Copy out each line of the material that includes the word "middle".
Segment Start: Data extracts
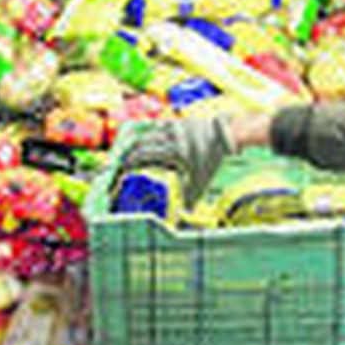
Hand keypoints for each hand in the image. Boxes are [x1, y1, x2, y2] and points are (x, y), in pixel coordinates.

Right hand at [120, 116, 235, 204]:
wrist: (227, 136)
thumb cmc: (212, 161)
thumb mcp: (201, 181)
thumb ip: (188, 199)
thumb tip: (181, 223)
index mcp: (177, 152)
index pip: (144, 155)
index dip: (129, 162)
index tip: (120, 170)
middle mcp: (173, 136)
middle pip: (141, 143)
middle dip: (128, 152)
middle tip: (118, 163)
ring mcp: (174, 126)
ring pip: (147, 132)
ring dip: (135, 142)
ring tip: (125, 151)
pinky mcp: (176, 121)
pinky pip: (156, 127)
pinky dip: (147, 134)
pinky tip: (140, 140)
Segment End: Data extracts
[Answer space]
middle mcp: (173, 136)
middle pip: (141, 143)
middle dip: (128, 152)
middle tip: (118, 163)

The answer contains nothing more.